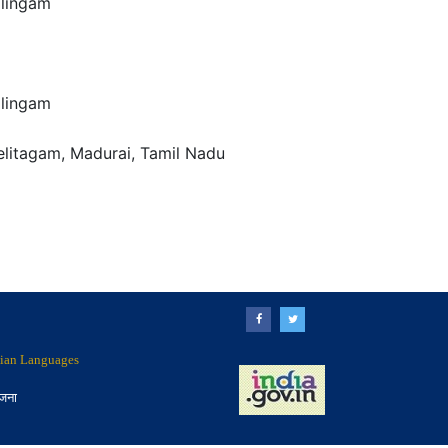
alingam
alingam
elitagam, Madurai, Tamil Nadu
ndian Languages
ोजना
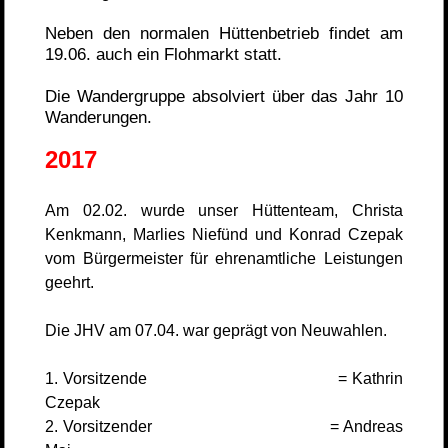
Neben den normalen Hüttenbetrieb findet am
19.06. auch ein Flohmarkt statt.
Die Wandergruppe absolviert über das Jahr 10
Wanderungen.
2017
Am 02.02. wurde unser Hüttenteam, Christa
Kenkmann, Marlies Niefünd und Konrad Czepak
vom Bürgermeister für ehrenamtliche Leistungen
geehrt.
Die JHV am 07.04. war geprägt von Neuwahlen.
1. Vorsitzende = Kathrin
Czepak
2. Vorsitzender = Andreas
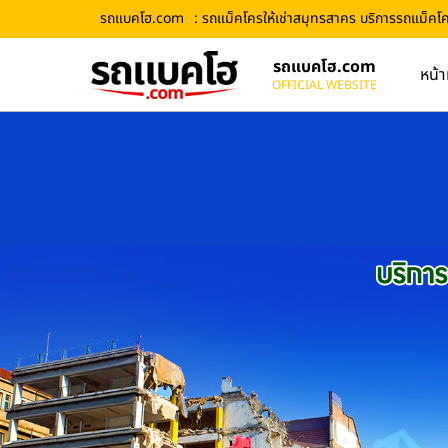
รถแบคโฮ.com
: รถแม็คโครให้เช่าสมุทรสาคร บริการรถแม็คโคร
รถแบคโฮ.com
หน้า
OFFICIAL WEBSITE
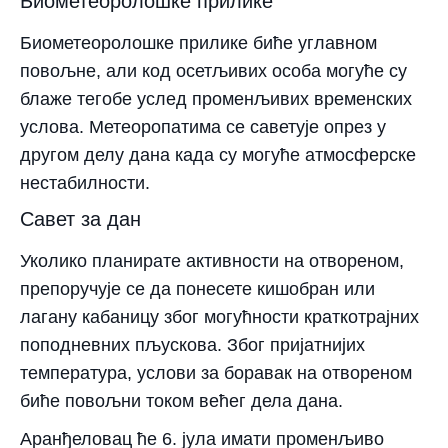
Биометеоролошке прилике
Биометеоролошке прилике биће углавном
повољне, али код осетљивих особа могуће су
блаже тегобе услед променљивих временских
услова. Метеоропатима се саветује опрез у
другом делу дана када су могуће атмосферске
нестабилности.
Савет за дан
Уколико планирате активности на отвореном,
препоручује се да понесете кишобран или
лагану кабаницу због могућности краткотрајних
поподневних пљускова. Због пријатнијих
температура, услови за боравак на отвореном
биће повољни током већег дела дана.
Аранђеловац ће 6. јула имати променљиво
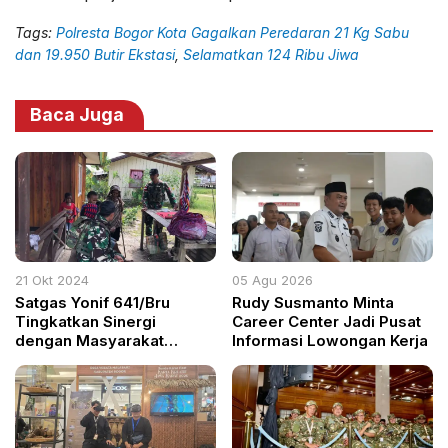
Tags:
Polresta Bogor Kota Gagalkan Peredaran 21 Kg Sabu
dan 19.950 Butir Ekstasi
,
Selamatkan 124 Ribu Jiwa
Baca Juga
21 Okt 2024
05 Agu 2026
Satgas Yonif 641/Bru
Rudy Susmanto Minta
Tingkatkan Sinergi
Career Center Jadi Pusat
dengan Masyarakat
Informasi Lowongan Kerja
Apalapsili melalui Komsos
dan Pelayanan Kesehatan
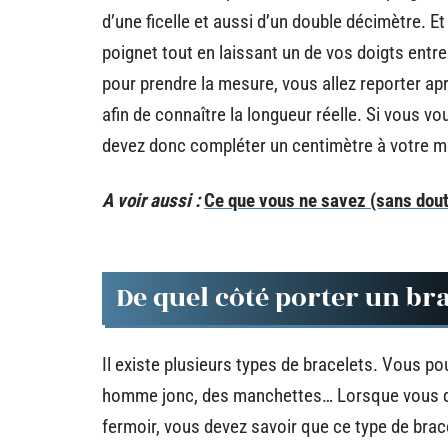
d’une ficelle et aussi d’un double décimètre. Et
poignet tout en laissant un de vos doigts entre 
pour prendre la mesure, vous allez reporter apr
afin de connaître la longueur réelle. Si vous vo
devez donc compléter un centimètre à votre m
A voir aussi :
Ce que vous ne savez (sans do
De quel côté porter un bra
Il existe plusieurs types de bracelets. Vous p
homme jonc, des manchettes… Lorsque vous dé
fermoir, vous devez savoir que ce type de brac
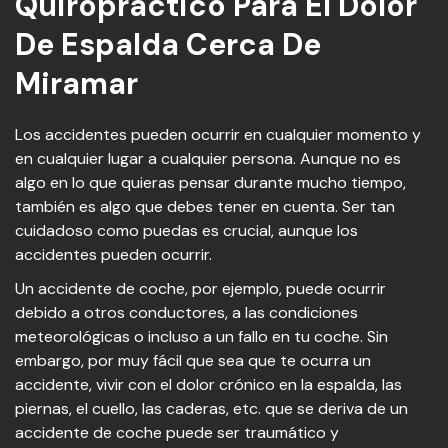
Quiropractico Para El Dolor
De Espalda Cerca De
Miramar
Los accidentes pueden ocurrir en cualquier momento y
en cualquier lugar a cualquier persona. Aunque no es
algo en lo que quieras pensar durante mucho tiempo,
también es algo que debes tener en cuenta. Ser tan
cuidadoso como puedas es crucial, aunque los
accidentes pueden ocurrir.
Un accidente de coche, por ejemplo, puede ocurrir
debido a otros conductores, a las condiciones
meteorológicas o incluso a un fallo en tu coche. Sin
embargo, por muy fácil que sea que te ocurra un
accidente, vivir con el dolor crónico en la espalda, las
piernas, el cuello, las caderas, etc. que se deriva de un
accidente de coche puede ser traumático y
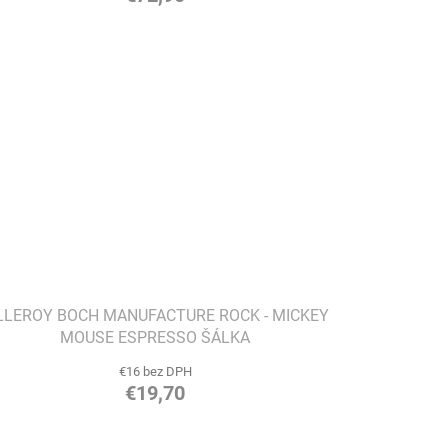
LLEROY BOCH MANUFACTURE ROCK - MICKEY
MOUSE ESPRESSO ŠÁLKA
€16 bez DPH
€19,70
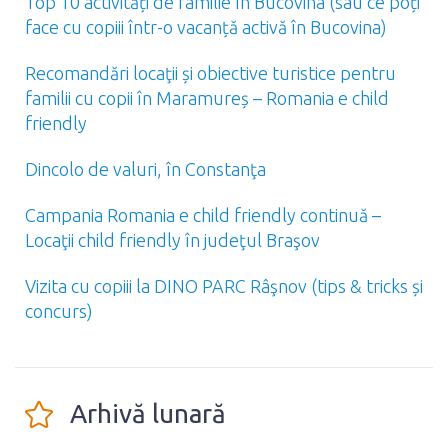
Top 10 activități de familie în Bucovina (sau ce poți
face cu copiii într-o vacanță activă în Bucovina)
Recomandări locaţii și obiective turistice pentru
familii cu copii în Maramureș – Romania e child
friendly
Dincolo de valuri, în Constanţa
Campania Romania e child friendly continuă –
Locaţii child friendly în judeţul Braşov
Vizita cu copiii la DINO PARC Râşnov (tips & tricks și
concurs)
Arhivă lunară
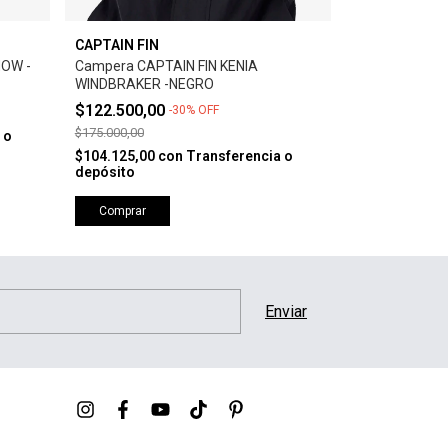
CAPTAIN FIN
CAPTAIN FIN
OW -
Campera CAPTAIN FIN KENIA
Campera CAPT
WINDBRAKER -NEGRO
VERDE
$122.500,00
$185.000,0
-
30
%
OFF
$175.000,00
 o
$157.250,00
c
depósito
$104.125,00
con
Transferencia o
depósito
Comprar
Comprar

# # # # # # #

→ **What you need to do**: Go through the listing above and return each line that includes the word "aussi".

→ **Your response**:
d’une ficelle et aussi d’un double décimètre. Et
A voir aussi :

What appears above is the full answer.